When we got home I went up to my room and tossed all my Spider-Man comic books and action figures into the deepest recesses of my closet. Then I took a book out onto the roof. I sat and read Stuart Little for the fifth time. Below me, in the yard next door, I could see Molly playing, just as silent as I was. Every once in a while she would look up and catch me looking at her, and she would smile down at her plastic dolls. We had interacted like this before, me reading and her playing, but on this day, for some reason, she spoke to me. She held my gaze for a few moments, then laughed coyly and said, “Would you like to see my bodkin?” I shrugged, then climbed down and followed her into the ravine behind our houses. I did not know what a bodkin was. I thought she was going to make me look inside her panties, like Judy Corcoran had done about three weeks before, trying to make me swear not to tell about the boring thing I had seen.
But what Molly showed me — after we had gone down about thirty feet into the bushes and she had knelt near the arrow-shaped gravestone of our English sheepdog, Gulliver, and after she dug briefly in the dry dirt — was a dagger. It was about a foot long, and ornate, encrusted with what looked like real emeralds and rubies, with a great blue stone set in the pommel, and a rose etched in relief on the upper part of the blade.
“Do you like it?” she asked me. “My father gave it to me. It used to belong to a medieval princess.” I did like it. I reached out for it, but she drew it back to her chest and said, “No! You may not touch it.” She ran off down the ravine, toward the river; I didn’t follow. I sat on Gulliver’s stone and thought about all the little dead animals, and I knew—even a little mind could make the connection — that Molly had been murdering them. But I didn’t give much thought to it, besides a brief reflection on how sharp the blade must be to make such clean wounds. I walked back to my house and went down to the basement to watch The Bionic Woman, my new favorite.
* * *
After Colm’s death I got into the habit of staring, sometimes for hours at a time, at my image in the mirror. My parents thought it was just another of my new autistic tendencies, and they both discouraged it, even going so far as to remove the mirror from my bedroom. What they didn’t know was that the image I was looking at was not really my own; it was Colm’s. When I looked in the mirror I saw the face we had shared. We were mirror twins, our faces perfectly symmetrical, the gold flecks in my left eye mirrored in Colm’s right, a small flaw at the right edge of his lips mirrored by one at the left edge of mine. So when I looked in the mirror, even the small things that made my face my own made my face into his, and if I waited long enough he would speak to me. He would tell me about heaven, about all sorts of little details, like that nobody ever had to go to the bathroom there. We had both considered that necessity to be a great inconvenience and a bore. He said he was watching me all the time.

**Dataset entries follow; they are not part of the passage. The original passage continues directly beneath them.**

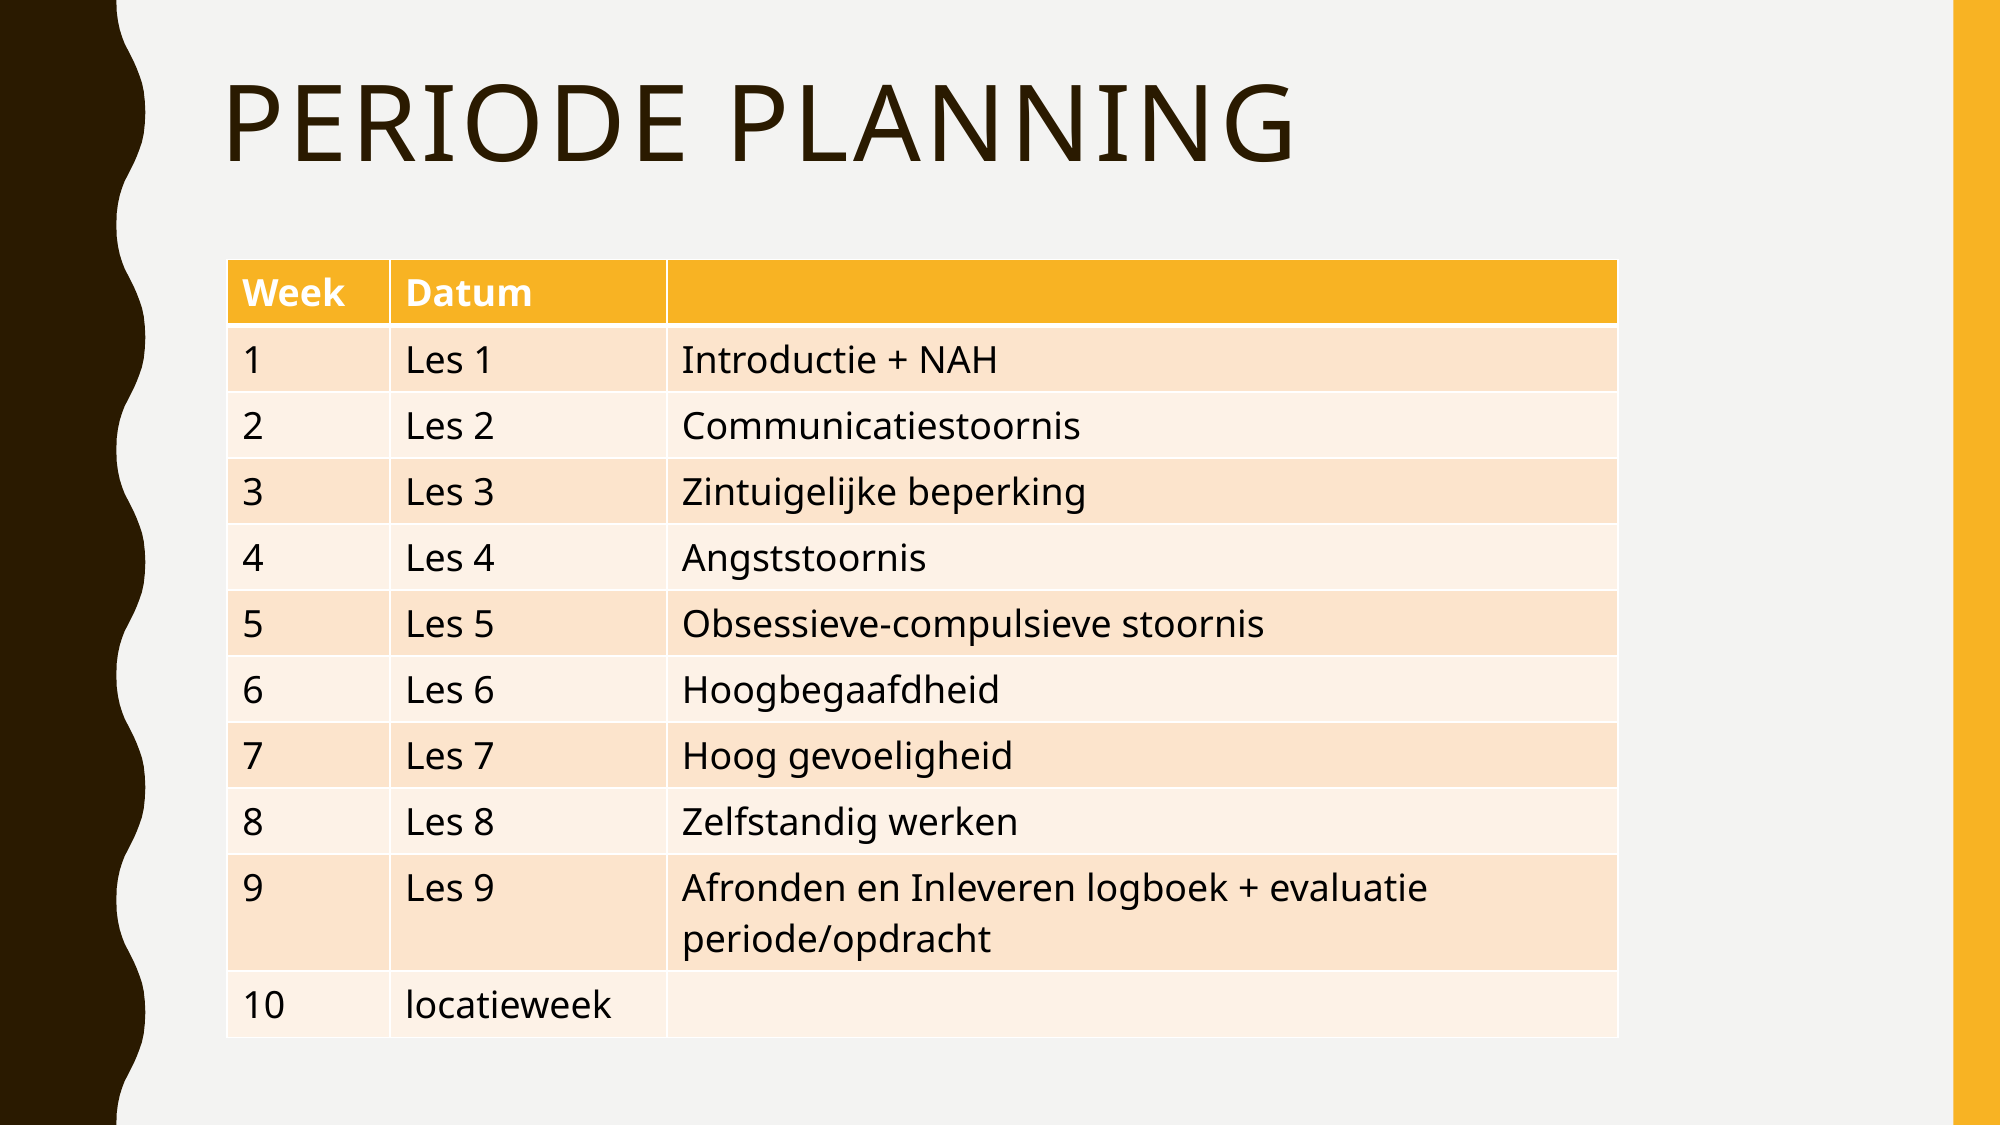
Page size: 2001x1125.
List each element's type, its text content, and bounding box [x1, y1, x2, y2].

table_cell 2 [228, 393, 389, 457]
table_cell 1 [228, 328, 389, 391]
table_header Datum [391, 260, 666, 323]
title Periode planning [205, 62, 1875, 308]
table_header [668, 260, 1617, 323]
table_cell Les 1 [391, 328, 666, 391]
table_cell locatieweek [391, 972, 666, 1037]
table_cell 4 [228, 525, 389, 589]
table_cell 9 [228, 855, 389, 970]
table_cell Les 9 [391, 855, 666, 970]
table_cell Les 5 [391, 591, 666, 655]
table_cell 6 [228, 657, 389, 721]
table_cell Les 6 [391, 657, 666, 721]
table_cell Les 8 [391, 789, 666, 853]
table_cell Zelfstandig werken [668, 789, 1617, 853]
table_cell Zintuigelijke beperking [668, 459, 1617, 523]
table_cell 5 [228, 591, 389, 655]
table_cell [668, 972, 1617, 1037]
table_header Week [228, 260, 389, 323]
table_cell Afronden en Inleveren logboek + evaluatie periode/opdracht [668, 855, 1617, 970]
table_cell Angststoornis [668, 525, 1617, 589]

There was a connection between us, he often said, even when he was alive, that the surgeons had not broken when we were separated. It was something unseen. We did not have quite two souls between us; it was more that we had one and a half. Sometimes he would hide from me, somewhere in our great big house, and insist that I find him. Usually I couldn’t, but he always found me; I couldn’t hide from him anywhere in the house, or, I suspected, anywhere on earth.
After he died I found him, not just in mirrors but in every reflective surface. Ponds and puddles or the backs of spoons, anything would do. And invariably the last thing he would say to me was “When are you going to come and be with me again?”